• _What is being asked_:
Can you repeat the records below word for word, leaving out the pictures?

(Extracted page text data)

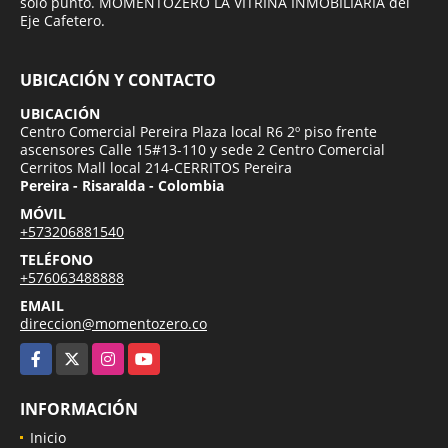
solo punto. MOMENTOZERO LA VITRINA INMOBILIARIA del
Eje Cafetero.
UBICACIÓN Y CONTACTO
UBICACIÓN
Centro Comercial Pereira Plaza local R6 2º piso frente
ascensores Calle 15#13-110 y sede 2 Centro Comercial
Cerritos Mall local 214-CERRITOS Pereira
Pereira - Risaralda - Colombia
MÓVIL
+573206881540
TELÉFONO
+576063488888
EMAIL
direccion@momentozero.co
Facebook
X
Instagram
YouTube
INFORMACIÓN
Inicio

• _Exercise solution_:
solo punto. MOMENTOZERO LA VITRINA INMOBILIARIA del
Eje Cafetero.
UBICACIÓN Y CONTACTO
UBICACIÓN
Centro Comercial Pereira Plaza local R6 2º piso frente
ascensores Calle 15#13-110 y sede 2 Centro Comercial
Cerritos Mall local 214-CERRITOS Pereira
Pereira - Risaralda - Colombia
MÓVIL
+573206881540
TELÉFONO
+576063488888
EMAIL
direccion@momentozero.co
Facebook
X
Instagram
YouTube
INFORMACIÓN
Inicio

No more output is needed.